MATANDA-MOYO J: This is an application for condonation for
late filing of an application for review. The brief facts are that the
applicant was a student at Midlands State University. Sometime in early
2013 the applicant sent pornographic video to H- Metro involving two students
of the first respondent. As a result the applicant was charged with
contravening s 3.1.4 of the Code of the Rules of student Conduct and Discipline
(Ordinance 2 of 2000) that is, engaging in conduct likely to be harmful to the
interest of the university, members of the university staff on students.
The applicant pleaded guilty to the charge and was sentenced to expulsion from
the university.
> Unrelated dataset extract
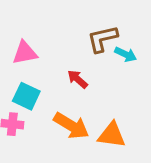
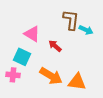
brown L-shape: (102, 39) -> (71, 20), turned 110
pink triangle: (25, 53) -> (32, 34), moved, turned 42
Such decision was communicated to him on 8 July
2012. The applicant had 8 weeks from that date to file his application
for review, which meant he should have done so by 10 September 2012.
From 8 July 2012 to 30 September 2013 translating to a full year and three
weeks the applicant did not lodge his application for condonation.
The Law
In deciding applications of this nature the following
factors are taken into consideration
1) Length of the delay
2) The reasons for the delay
in noting the application
3) The prospects of success
on the merits should the condonation be granted and
4) The prejudice likely to be
suffered by the respondent should the application succeed.
In as afar as I am concerned the applicant did not proffer
a reasonable explanation for the 1 year 3 weeks delay in lodging this
application, that their initial application for condonation was dismissed for
procedural non-compliance does not hold any water, they ought to have withdrawn
the defective application and immediately proceeded with a new application.
Prospects of success on merits
The applicant has not prospects of succeed at all and the
submissions made on his behalf have not been helpful at all. A bare
assertion is made in para 14.1 of the applicant's affidavit wherein the
applicant merely states that the decision to expel him “was grossly
unreasonable to an extent that no other sober minded tribunal would have
reached the same.”
No reference has been alluded to pertaining to a
misdirection irregularities or malice, bias. In the record of proceedings
hence the applicant's case is bound to crumble down before its inception.
I am inclined to agree with the respondents that what the
applicant is seeking is an appeal ostensibly cauched as a review.
The prayer asked for by the applicant reads
“a) the decision of the respondents to expel applicant from
first respondent's institution be set aside and substituted with an order
reinstating the applicant back to his studies at first respondent's
institution.”
What is clear from this is that the applicants are
attacking the merits of the decision not the manner in which the decision was
arrived at. See Zhou v Global Motors and Anor SC67/04, Dandazi
v Colliery Co Limited 2001 (2) ZLR 298 H @ 302 A, Kambuta &
Ors v Dunlop Zimbabwe Limited & Anor HB 14/04 and Exparte
Miss 1993 (1) ZLR 233H.
In light of this lack of bearing as to the requisites for
review proceedings I see no reason to proceed with other requirements for an
application for condonation.
The application is accordingly dismissed with costs.